No caso de carnes, o sous vide fica devendo o tom dourado da caramelização externa, fruto da reação de Maillard. Resolvemos isso de três maneiras: sapecando a carne com um maçarico de butano, que dá uma chama fortíssima de 1200C; colocando no forno a lenha quando estiver bombando (o que dá um trabalho considerável, a não ser que você resolva aproveitar para dar acabamento num rosbife que vai guardar pronto antes de de fazer uma pizza, por exemplo); ou, como fizemos aqui, dourando numa frigideira muito, muito quente com um filme de óleo de canola. Note como, diferente de um rosbife feito no forno, que é bem passado externamente e rosado no miolo, o nosso fica rosado por inteiro, apenas com a camada externa dourada - e, com já disse, macio como filé mignon.

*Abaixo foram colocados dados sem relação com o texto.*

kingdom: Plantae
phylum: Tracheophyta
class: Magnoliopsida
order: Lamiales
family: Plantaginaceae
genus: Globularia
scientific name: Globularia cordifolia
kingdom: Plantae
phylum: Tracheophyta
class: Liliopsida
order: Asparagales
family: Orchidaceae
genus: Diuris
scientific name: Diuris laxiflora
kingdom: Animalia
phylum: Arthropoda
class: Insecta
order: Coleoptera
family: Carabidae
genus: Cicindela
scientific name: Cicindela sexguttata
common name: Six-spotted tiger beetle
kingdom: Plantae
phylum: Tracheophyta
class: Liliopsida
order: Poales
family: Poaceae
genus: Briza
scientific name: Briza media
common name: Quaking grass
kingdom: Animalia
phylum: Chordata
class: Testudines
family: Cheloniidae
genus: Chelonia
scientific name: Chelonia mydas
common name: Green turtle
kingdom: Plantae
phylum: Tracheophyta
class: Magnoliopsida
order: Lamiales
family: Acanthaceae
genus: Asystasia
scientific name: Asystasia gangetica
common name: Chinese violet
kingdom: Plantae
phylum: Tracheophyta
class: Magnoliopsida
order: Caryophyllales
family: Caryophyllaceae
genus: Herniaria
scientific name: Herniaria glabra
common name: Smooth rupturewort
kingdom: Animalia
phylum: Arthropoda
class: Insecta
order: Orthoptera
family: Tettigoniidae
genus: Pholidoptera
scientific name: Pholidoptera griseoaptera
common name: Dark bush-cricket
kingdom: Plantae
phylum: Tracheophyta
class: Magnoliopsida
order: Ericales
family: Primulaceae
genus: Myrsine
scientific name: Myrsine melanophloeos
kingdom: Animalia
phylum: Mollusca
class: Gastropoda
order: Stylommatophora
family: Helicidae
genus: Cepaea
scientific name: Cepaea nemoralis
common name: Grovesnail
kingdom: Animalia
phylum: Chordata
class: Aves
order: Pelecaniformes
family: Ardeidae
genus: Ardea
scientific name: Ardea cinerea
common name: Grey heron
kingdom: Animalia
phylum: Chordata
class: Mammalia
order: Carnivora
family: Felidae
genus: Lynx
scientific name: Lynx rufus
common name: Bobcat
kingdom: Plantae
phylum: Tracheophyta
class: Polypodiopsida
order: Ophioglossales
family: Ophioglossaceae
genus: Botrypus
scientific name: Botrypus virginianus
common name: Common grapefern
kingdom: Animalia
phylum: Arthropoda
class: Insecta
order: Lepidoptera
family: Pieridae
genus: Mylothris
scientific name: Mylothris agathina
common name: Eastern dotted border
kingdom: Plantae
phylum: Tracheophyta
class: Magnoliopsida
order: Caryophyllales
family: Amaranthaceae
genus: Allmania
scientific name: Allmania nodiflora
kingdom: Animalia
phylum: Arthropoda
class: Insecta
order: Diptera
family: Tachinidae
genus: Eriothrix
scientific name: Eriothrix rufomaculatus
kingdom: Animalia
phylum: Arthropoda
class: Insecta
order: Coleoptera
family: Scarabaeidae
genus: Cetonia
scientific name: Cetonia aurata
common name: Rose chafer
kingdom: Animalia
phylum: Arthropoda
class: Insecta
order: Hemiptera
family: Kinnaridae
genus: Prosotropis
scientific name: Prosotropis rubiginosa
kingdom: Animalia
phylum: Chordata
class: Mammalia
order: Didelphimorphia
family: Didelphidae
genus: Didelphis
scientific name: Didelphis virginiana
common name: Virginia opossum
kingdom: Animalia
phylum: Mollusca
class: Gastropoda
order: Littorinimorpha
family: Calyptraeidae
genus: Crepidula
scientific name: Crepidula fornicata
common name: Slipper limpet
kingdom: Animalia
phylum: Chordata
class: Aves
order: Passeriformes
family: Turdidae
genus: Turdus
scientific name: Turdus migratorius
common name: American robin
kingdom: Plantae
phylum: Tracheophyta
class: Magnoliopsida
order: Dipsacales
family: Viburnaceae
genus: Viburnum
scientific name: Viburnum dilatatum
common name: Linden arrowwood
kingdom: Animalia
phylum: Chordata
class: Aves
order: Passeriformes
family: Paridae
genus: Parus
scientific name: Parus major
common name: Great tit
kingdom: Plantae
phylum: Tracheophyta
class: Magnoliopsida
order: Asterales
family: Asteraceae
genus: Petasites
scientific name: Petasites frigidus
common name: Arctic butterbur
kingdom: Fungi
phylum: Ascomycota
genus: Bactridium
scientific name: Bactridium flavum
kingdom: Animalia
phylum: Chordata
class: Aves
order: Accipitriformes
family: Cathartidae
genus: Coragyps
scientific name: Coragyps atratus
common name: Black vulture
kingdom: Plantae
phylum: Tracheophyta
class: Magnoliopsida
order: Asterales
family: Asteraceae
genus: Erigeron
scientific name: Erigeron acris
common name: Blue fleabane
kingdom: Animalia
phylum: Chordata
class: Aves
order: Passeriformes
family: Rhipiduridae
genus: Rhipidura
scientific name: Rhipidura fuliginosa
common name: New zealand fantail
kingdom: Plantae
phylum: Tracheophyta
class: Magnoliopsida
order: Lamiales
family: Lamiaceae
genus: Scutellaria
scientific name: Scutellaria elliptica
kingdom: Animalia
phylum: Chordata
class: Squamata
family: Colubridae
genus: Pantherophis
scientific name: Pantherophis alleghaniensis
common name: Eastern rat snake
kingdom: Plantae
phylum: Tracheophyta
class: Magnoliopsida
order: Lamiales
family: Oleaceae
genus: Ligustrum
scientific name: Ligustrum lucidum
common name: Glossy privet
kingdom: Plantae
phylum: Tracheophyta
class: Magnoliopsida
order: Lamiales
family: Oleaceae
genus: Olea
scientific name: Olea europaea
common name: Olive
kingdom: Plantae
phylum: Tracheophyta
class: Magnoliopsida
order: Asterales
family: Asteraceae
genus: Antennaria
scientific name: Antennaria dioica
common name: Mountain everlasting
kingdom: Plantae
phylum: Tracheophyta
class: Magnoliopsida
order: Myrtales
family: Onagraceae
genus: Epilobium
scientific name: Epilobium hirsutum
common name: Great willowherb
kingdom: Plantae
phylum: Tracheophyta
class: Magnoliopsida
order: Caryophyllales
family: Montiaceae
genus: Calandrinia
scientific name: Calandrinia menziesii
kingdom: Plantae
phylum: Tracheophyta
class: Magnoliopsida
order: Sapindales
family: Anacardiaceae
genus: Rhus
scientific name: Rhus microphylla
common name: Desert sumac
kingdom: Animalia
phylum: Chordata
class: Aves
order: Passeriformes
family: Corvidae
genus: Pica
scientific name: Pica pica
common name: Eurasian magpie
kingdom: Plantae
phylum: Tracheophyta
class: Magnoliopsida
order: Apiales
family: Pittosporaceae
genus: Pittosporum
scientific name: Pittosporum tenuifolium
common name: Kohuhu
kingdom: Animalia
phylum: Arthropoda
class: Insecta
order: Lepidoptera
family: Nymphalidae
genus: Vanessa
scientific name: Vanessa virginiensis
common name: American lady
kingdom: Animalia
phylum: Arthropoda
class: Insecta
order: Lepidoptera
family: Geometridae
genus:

Pronto, tarefa cumprida. Se for brincar com isso, não deixe de ler os materiais indicados; Sous Vide não é uma técnica delicada, mal executado pode levar a riscos de saúde, pela facilidade de reprodução de microorganismos em determinadas faixas de temperatura. Mas feito corretamente, gera resultados surpreendentes.







5 comentários:

  1. Caro RL, obrigada por compartilhar, tão claramente, os seus experimentos.
    Gostaria de uma opinião sua.
    Fuçando encontrei varias receitas de lombo e pernil à la sous vide, a maioria sugere o cozimento com o alimento cru na marinada, porém encontrei algumas que indicam, no caso do lombo, selar na frigideira, até um dourado satisfatório e depois colocar para o cozimento. Esse procedimento não colocaria em risco a assimilação do tempero durante o cozimento? O custo benefício vale?
    O que vc acha?
    Douro antes ou depois?
    Obrigada,
    Sandra
    Ah, adorei seu blog, parabéns.

    ResponderExcluir
  2. Sandra, obrigado pelos elogios!
    Você não ganha nada ¨selando¨ qualquer proteína antes de embalar para o sous vide. Pelo contrário, os (discutíveis) benefícios nao compensam. Eu testei? Não. Estou repetindo o que dizem os autores que confio, e faz sentido. Aliás, vou fazer um post a respeito. Por enquanto, sugiro que tempere a proteína (no caso, o lombo) a seco ou úmido, embale, cozinhe sous vide, e somente doure numa frigideira bem quente com óleo de alto ponto de degeneração (amendoim, canola, semente de uva, etc) na finalização. Se quiser maximizar o resultado, fica a dica: não coloque ácido no tempero, e acrescente 1 colher de chá de bicarbonato de sódio para cada 2 colheres de sopa de sal que usar para temperar; isso vai tornar a superfície da carne alcalina, o que facilita absurdamente a caramelização, deixando a carne bem dourada rápido. Depois - no caso do lombo, por exemplo - acrescente o ácido em forma de um vinagrete a quente ou a frio. Enfim, teremos post a respeito em breve. RL

    ResponderExcluir
  3. RL,

    Estou experimentando com o sous vide e tenho uma dúvida. Que tipo de sacos plásticos você usa e onde você os compra?

    Grato,

    MM

    ResponderExcluir
  4. MM, depende de que equpamento você usa para embalar o alimento. Em aparelhos com câmara, são sacos próprios, mais grossos, padrão industrial (o que não deve ser seu caso). Se tiver ou for comprar um aparelho por sucção como o meu (FoodSaver, Lava, Caso, etc) precisa usar as embalagens próprias, que vêm em rolos. Aqui é difícil de achar e custam bem caro (já encontrei no MErcado Livre); eu sempre compro quando viajo. Agora, para quebrar o galho e começar a brincar, dá pra usar sacos Zip; mergulhe o saco com o alimento com uma pequena parte do Zip aberta, deixe a pressão da água retirar o ar, e termine de fechar a embalagem. Vou fazer um post a respeito.